Unanimous Decision. Our first dependent variable captures whether the vote on the merits in
each case was unanimous. Unanimous cases are coded 1, all others are coded 0. A unanimous
decision includes any decision in which no justice dissented, regardless of how many justices
participated in the case.
Consensual Decisions. Our second dependent variable measures the degree of consensus in the
vote on the merits for each case. We calculated the level of consensus by dividing the number of
justices who voted in the majority by the number of justices who participated in each case. This
dependent variable allows us to assess what factors are more likely to lead to consensus, even if
the vote in the case is not unanimous.
Independent Variables.
We coded most of the independent variables such that a positive increase in the independent
variable leads to a positive increase in the likelihood that the decision will be unanimous. See
Table 2 for the hypothesized direction of each coefficient and summary statistics.

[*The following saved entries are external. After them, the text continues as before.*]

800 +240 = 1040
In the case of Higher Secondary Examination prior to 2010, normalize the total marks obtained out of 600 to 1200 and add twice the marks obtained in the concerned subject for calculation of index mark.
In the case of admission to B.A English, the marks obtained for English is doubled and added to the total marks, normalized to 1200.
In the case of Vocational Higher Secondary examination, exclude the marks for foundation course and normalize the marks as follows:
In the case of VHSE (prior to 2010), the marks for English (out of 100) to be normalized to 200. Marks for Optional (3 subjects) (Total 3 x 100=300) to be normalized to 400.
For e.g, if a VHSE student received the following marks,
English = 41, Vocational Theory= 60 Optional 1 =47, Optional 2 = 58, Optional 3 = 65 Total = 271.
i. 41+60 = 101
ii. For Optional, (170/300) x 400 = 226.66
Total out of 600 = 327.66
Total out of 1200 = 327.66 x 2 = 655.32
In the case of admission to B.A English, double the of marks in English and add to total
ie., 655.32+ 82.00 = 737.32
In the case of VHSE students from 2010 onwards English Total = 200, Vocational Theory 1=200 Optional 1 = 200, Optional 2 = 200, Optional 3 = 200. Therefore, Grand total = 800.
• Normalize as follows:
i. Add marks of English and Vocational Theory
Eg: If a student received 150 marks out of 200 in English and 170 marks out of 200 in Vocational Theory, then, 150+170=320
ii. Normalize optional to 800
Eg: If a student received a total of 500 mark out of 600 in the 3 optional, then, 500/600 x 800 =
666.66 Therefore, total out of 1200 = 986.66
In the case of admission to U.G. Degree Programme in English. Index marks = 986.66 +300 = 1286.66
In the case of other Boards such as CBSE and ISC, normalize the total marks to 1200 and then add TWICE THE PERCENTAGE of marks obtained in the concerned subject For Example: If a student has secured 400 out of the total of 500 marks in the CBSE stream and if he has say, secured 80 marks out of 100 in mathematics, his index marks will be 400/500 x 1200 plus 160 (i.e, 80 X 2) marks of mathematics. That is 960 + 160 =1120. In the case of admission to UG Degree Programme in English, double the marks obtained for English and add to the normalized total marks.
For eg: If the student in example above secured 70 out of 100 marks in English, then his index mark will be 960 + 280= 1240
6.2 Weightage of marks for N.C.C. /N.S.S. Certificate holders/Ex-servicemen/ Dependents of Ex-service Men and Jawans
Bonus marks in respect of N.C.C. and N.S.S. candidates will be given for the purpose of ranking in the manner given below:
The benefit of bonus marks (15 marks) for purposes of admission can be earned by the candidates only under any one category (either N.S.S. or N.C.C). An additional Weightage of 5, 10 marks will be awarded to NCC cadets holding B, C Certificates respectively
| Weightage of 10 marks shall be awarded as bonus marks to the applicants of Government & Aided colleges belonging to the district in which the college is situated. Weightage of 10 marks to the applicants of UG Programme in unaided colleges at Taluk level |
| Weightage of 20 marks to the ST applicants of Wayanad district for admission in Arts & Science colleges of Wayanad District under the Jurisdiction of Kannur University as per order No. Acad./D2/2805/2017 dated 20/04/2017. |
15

Ideological Dispersion Among the Justices. This variable measures the absolute value of the
distance between the median justice’s Martin-Quinn ideology score and the most ideologically
distant justice’s Martin-Quinn ideology score. We computed this variable based upon which
justices participated in each case.
Chief Justice Dummies. In order to test whether whom the Chief Justice is matters when
predicting whether a particular Court will achieve consensus or unanimity on a case, we created
dummy variables for each of the four Chief Justices who served during the time frame under
analysis. We then use Roberts as the baseline for comparison.